All the while, Benny was battling with the taxing side effects of his treatment. However, his determination never seemed to waver. And soon enough, he began to regain the ability to talk and – with the aid of a stroller – walk.
“There is nothing easy about what Benny is going through,” mom Michelle told PEOPLE. “And yet he handles every challenge with a wonderful spirit, maturity and optimism. He’s a remarkable, intelligent and funny kid with an old soul.”
“Through it all, he’s stayed positive and touched many lives in spite of facing several setbacks,” Benny’s dad, Ed, added during the family’s conversation with PEOPLE. “It’s been difficult for him to lose his independence and rely on others to do things for him. But he’s making good progress, determined to make a comeback.”
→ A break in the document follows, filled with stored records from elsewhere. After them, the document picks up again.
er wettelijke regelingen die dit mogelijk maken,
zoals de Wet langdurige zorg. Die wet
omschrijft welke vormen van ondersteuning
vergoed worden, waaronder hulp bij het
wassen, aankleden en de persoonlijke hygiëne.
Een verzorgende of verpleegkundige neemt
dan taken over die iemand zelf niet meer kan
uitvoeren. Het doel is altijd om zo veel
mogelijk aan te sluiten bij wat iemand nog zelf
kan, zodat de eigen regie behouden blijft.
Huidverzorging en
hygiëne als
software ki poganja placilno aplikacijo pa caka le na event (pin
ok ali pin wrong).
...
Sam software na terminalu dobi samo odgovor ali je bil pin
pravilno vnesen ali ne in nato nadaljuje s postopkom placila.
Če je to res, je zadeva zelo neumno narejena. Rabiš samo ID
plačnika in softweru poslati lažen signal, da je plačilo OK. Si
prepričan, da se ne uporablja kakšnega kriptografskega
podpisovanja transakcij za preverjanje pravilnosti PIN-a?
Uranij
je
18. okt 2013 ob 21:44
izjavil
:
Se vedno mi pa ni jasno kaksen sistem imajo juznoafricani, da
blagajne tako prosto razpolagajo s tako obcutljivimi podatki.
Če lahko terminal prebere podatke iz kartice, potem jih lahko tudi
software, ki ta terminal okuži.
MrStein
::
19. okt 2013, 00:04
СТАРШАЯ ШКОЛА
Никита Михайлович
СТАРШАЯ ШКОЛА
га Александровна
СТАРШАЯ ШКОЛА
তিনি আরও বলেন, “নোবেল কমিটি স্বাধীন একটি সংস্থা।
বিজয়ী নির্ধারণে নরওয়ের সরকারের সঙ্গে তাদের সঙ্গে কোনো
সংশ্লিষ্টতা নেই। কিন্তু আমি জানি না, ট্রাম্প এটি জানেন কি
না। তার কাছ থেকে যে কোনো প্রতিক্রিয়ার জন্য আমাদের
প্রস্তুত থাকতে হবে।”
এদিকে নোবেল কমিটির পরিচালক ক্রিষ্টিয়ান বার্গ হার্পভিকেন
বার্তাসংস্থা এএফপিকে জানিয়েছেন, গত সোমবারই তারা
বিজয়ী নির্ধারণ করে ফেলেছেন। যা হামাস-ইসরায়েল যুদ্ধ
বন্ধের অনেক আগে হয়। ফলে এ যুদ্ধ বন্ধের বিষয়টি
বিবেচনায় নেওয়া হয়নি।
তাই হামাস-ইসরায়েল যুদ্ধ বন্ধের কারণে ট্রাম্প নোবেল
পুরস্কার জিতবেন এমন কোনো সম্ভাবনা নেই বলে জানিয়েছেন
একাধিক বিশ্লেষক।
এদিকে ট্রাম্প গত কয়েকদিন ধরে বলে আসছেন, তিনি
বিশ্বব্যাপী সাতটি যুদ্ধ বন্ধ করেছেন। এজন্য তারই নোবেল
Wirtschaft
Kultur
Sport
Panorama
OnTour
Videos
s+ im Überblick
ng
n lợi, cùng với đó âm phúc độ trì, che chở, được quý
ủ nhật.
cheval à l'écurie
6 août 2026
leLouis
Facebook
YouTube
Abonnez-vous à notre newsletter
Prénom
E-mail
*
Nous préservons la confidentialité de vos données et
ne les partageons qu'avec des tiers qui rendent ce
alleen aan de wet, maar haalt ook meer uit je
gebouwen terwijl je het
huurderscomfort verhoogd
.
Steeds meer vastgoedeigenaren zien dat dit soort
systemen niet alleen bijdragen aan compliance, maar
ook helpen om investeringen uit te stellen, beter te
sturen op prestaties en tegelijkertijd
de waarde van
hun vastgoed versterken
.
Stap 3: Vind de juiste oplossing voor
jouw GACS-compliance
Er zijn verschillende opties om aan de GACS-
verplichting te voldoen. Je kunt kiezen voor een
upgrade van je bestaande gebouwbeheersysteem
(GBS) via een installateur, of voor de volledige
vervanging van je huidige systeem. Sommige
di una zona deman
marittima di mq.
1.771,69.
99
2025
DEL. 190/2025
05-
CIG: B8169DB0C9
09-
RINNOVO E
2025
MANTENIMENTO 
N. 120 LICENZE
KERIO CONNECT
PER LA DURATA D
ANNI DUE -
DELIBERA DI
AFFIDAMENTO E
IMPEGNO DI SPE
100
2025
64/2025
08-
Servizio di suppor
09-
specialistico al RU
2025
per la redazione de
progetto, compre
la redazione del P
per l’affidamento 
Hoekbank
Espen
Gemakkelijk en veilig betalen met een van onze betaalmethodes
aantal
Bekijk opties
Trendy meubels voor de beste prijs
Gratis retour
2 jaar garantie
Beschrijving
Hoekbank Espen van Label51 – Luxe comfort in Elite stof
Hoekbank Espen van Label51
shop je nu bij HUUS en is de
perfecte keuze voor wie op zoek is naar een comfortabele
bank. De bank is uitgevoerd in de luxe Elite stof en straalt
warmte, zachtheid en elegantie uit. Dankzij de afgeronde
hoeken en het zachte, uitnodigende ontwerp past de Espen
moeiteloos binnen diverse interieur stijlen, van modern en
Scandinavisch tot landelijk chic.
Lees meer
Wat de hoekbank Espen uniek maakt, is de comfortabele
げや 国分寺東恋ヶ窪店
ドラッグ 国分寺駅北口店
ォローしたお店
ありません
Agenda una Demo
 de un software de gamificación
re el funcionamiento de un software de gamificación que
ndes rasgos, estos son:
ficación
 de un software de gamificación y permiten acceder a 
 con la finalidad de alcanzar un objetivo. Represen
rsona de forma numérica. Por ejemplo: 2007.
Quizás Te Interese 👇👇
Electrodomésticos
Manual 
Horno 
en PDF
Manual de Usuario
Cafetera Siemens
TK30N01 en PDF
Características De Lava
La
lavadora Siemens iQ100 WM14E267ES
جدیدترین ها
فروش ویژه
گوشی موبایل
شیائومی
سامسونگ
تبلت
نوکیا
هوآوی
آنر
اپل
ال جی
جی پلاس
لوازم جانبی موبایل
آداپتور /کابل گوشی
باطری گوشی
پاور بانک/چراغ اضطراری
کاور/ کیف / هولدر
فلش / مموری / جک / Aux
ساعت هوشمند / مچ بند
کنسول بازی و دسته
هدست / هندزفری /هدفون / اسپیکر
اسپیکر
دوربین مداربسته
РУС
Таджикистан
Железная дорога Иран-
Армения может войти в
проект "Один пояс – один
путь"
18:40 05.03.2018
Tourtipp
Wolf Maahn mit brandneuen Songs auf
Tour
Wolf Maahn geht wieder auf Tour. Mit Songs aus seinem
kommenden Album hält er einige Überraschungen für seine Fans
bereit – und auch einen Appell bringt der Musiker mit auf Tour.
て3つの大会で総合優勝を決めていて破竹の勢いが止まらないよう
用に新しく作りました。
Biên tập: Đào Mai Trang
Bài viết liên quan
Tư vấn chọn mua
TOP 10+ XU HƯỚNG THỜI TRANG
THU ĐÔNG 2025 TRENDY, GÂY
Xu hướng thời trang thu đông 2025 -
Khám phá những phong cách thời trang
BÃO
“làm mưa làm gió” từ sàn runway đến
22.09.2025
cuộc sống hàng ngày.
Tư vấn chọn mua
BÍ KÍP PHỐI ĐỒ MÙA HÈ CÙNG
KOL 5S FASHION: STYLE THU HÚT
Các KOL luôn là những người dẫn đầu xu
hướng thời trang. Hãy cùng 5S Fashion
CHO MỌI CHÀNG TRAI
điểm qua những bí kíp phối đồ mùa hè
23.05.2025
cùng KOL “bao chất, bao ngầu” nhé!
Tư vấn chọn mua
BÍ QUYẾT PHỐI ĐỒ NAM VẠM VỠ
Meanwhile, Benny’s inspirational attitude didn’t go unnoticed by those at St. Baldrick’s Foundation. In fact, the charity was so impressed with his fighting spirit that it chose to honor him. So in 2017, Benny was named as one of the charity’s five ambassadors.
As such, he became a representative for other kids suffering from childhood cancers. “Ambassadors represent the thousands whose lives have been touched by childhood cancer,” a charity spokesperson explained in a YouTube video in February 2017. “As an ambassador, Benny’s story will be featured by St. Baldrick’s on its website, in the calendar [and] on social media.”
For now, Benny is being tutored at home until he can walk once again. He hopes he’ll soon be fighting fit and able to enjoy video-game battles with his brother Christian. His doctors, meanwhile, are optimistic about his future. “We’re hopeful that with rehabilitation, he’ll continue to get stronger,” Dr. Larissa Pavone told PEOPLE.
And when he does, Benny has vowed to throw himself into fundraising once more. In fact, once his hair returns after chemo, he might even cut it off again. “If it helps someone, sure I’d have my head shaved again,” he told PEOPLE. “Losing your hair to help find a cure is worth it. I really like giving back.”